PROVIDED RECORDS -
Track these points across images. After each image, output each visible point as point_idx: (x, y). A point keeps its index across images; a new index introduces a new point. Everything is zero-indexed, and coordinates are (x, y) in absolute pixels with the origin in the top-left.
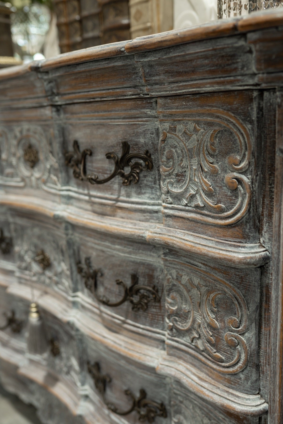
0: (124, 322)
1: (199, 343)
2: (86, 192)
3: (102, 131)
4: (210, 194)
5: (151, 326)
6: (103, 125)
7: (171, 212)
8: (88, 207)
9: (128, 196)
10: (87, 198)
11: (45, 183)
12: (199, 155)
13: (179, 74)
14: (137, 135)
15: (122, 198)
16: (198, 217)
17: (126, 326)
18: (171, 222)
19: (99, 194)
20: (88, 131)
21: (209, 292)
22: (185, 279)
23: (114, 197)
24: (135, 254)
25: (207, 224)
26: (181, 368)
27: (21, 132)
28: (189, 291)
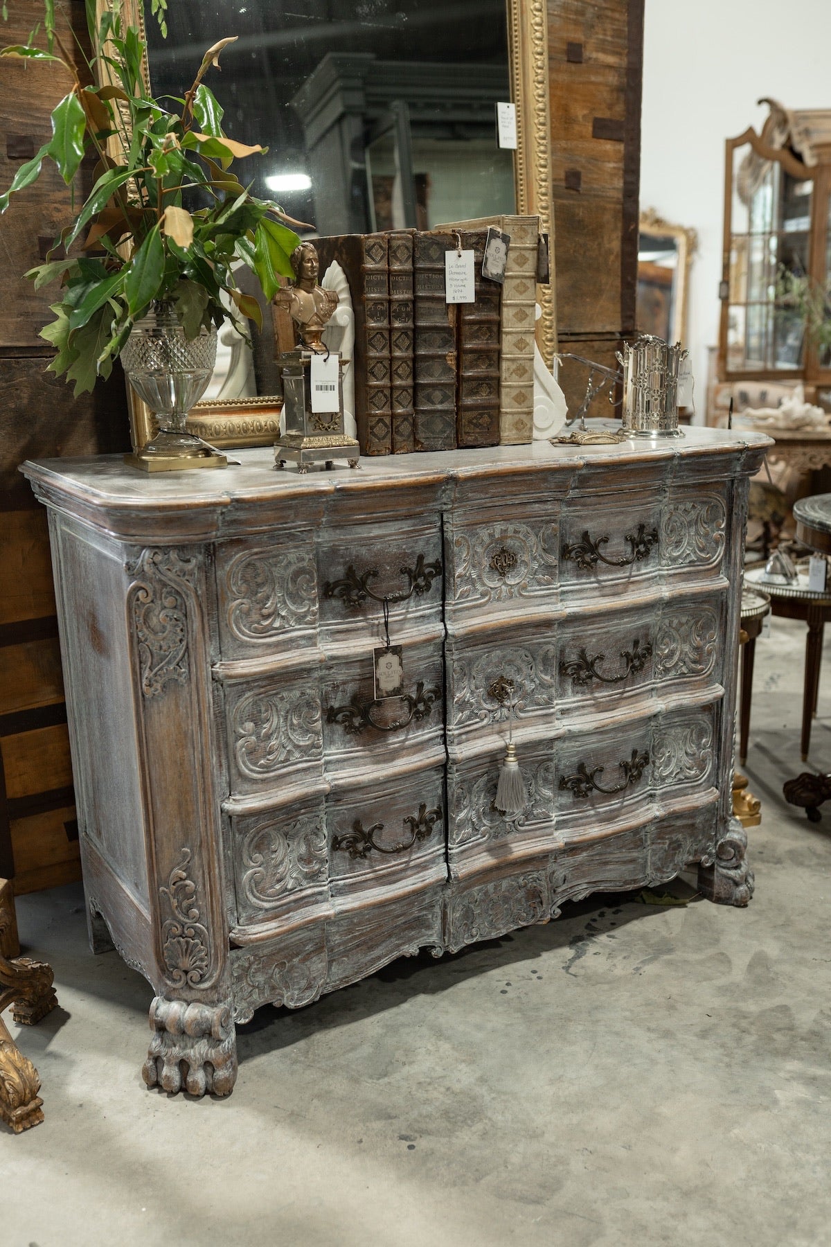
0: (622, 693)
1: (685, 670)
2: (593, 579)
3: (621, 518)
4: (702, 550)
5: (644, 681)
6: (622, 512)
7: (672, 572)
8: (596, 593)
9: (638, 570)
10: (596, 585)
11: (524, 588)
12: (696, 524)
13: (698, 471)
14: (649, 517)
15: (633, 573)
16: (691, 569)
17: (626, 695)
18: (671, 580)
19: (611, 577)
20: (604, 520)
21: (696, 623)
22: (676, 621)
23: (627, 574)
24: (641, 619)
25: (699, 572)
26: (674, 698)
27: (491, 535)
28: (678, 631)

WHAT THE EXERCISE ASKS - Can you write out all of the data above again, switching "top-left" to "upper-left", keeping everything else unchanged and leaving the pictures out?

SOLUTION -
Track these points across images. After each image, output each visible point as point_idx: (x, y). A point keeps its index across images; a new index introduces a new point. Everything is zero-indexed, and coordinates are (x, y) in absolute pixels with the origin in the upper-left.
0: (124, 322)
1: (199, 343)
2: (86, 192)
3: (102, 131)
4: (210, 194)
5: (151, 326)
6: (103, 125)
7: (171, 212)
8: (88, 207)
9: (128, 196)
10: (87, 198)
11: (45, 183)
12: (199, 155)
13: (179, 74)
14: (137, 135)
15: (122, 198)
16: (198, 217)
17: (126, 326)
18: (171, 222)
19: (99, 194)
20: (88, 131)
21: (209, 292)
22: (185, 279)
23: (114, 197)
24: (135, 254)
25: (207, 224)
26: (181, 368)
27: (21, 132)
28: (189, 291)
0: (622, 693)
1: (685, 670)
2: (593, 579)
3: (621, 518)
4: (702, 550)
5: (644, 681)
6: (622, 512)
7: (672, 572)
8: (596, 593)
9: (638, 570)
10: (596, 585)
11: (524, 588)
12: (696, 524)
13: (698, 471)
14: (649, 517)
15: (633, 573)
16: (691, 569)
17: (626, 695)
18: (671, 580)
19: (611, 577)
20: (604, 520)
21: (696, 623)
22: (676, 621)
23: (627, 574)
24: (641, 619)
25: (699, 572)
26: (674, 698)
27: (491, 535)
28: (678, 631)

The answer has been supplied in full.